# Input data:
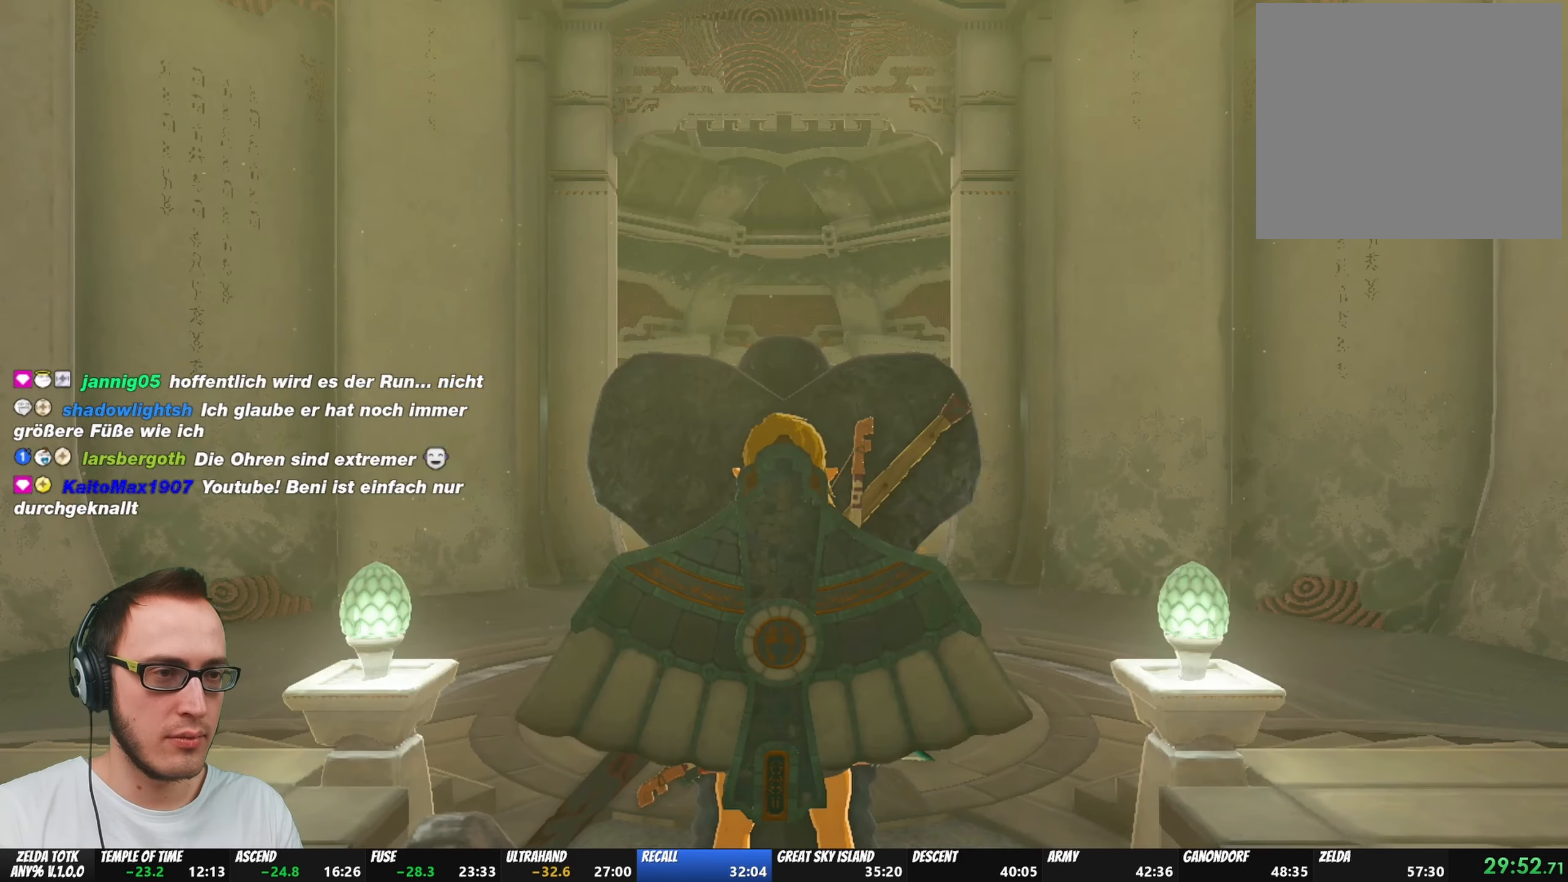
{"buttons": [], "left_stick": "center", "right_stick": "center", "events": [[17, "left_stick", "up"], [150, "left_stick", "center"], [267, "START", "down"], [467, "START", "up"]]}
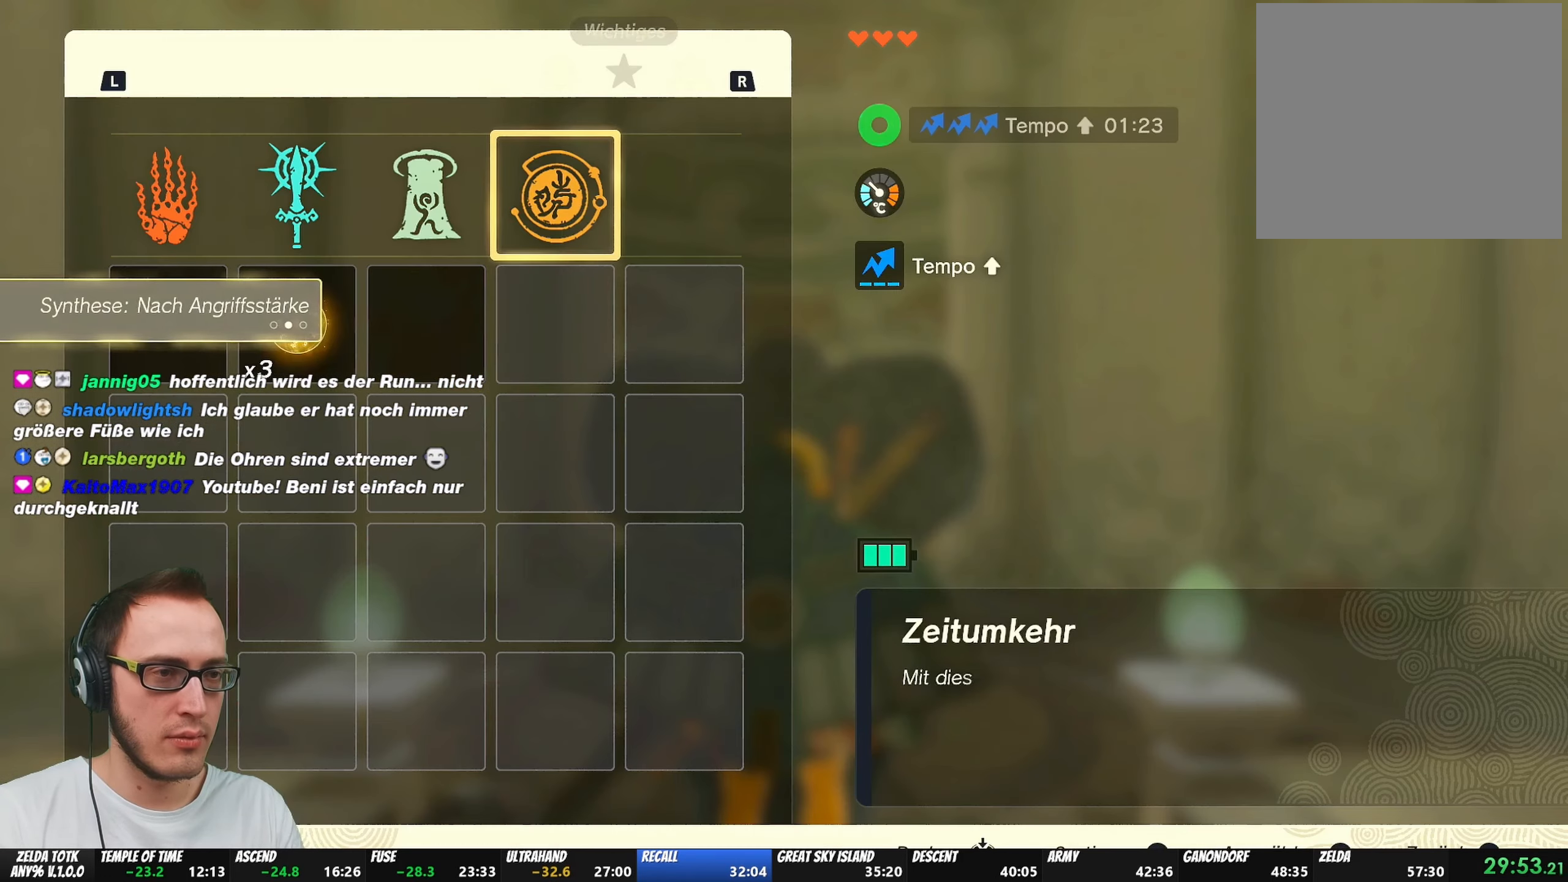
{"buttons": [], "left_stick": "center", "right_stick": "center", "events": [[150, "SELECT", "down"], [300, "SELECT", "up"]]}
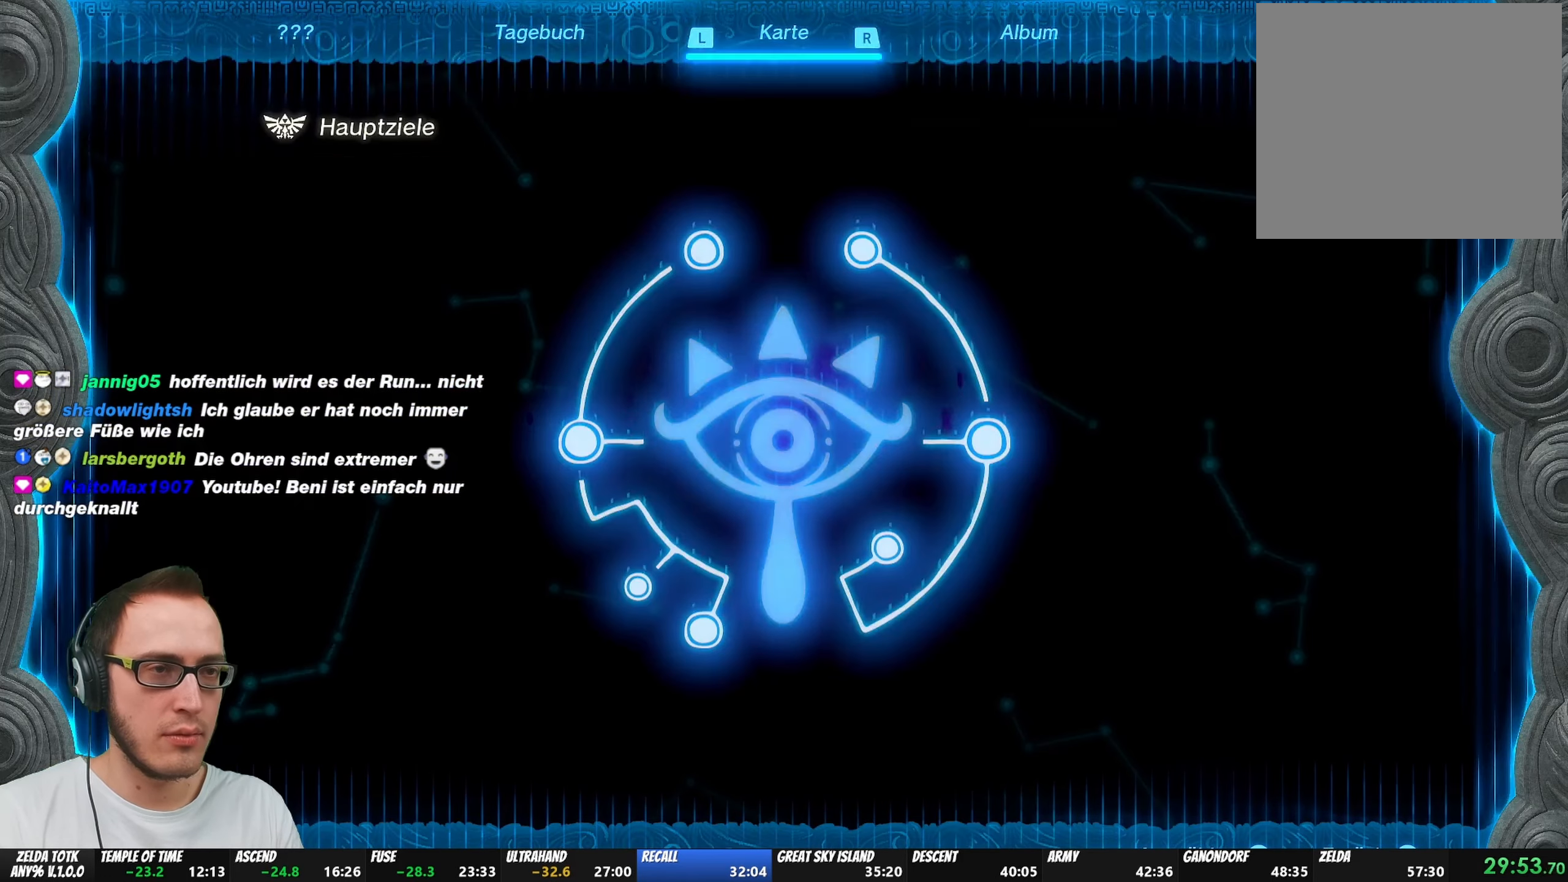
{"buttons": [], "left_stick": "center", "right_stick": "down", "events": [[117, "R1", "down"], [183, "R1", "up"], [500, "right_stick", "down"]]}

# About this exercise:
The required answer is the material repeated exactly, with no images in it.

# Answer section:
{"buttons": [], "left_stick": "center", "right_stick": "center", "events": [[17, "left_stick", "up"], [150, "left_stick", "center"], [267, "START", "down"], [467, "START", "up"]]}
{"buttons": [], "left_stick": "center", "right_stick": "center", "events": [[150, "SELECT", "down"], [300, "SELECT", "up"]]}
{"buttons": [], "left_stick": "center", "right_stick": "down", "events": [[117, "R1", "down"], [183, "R1", "up"], [500, "right_stick", "down"]]}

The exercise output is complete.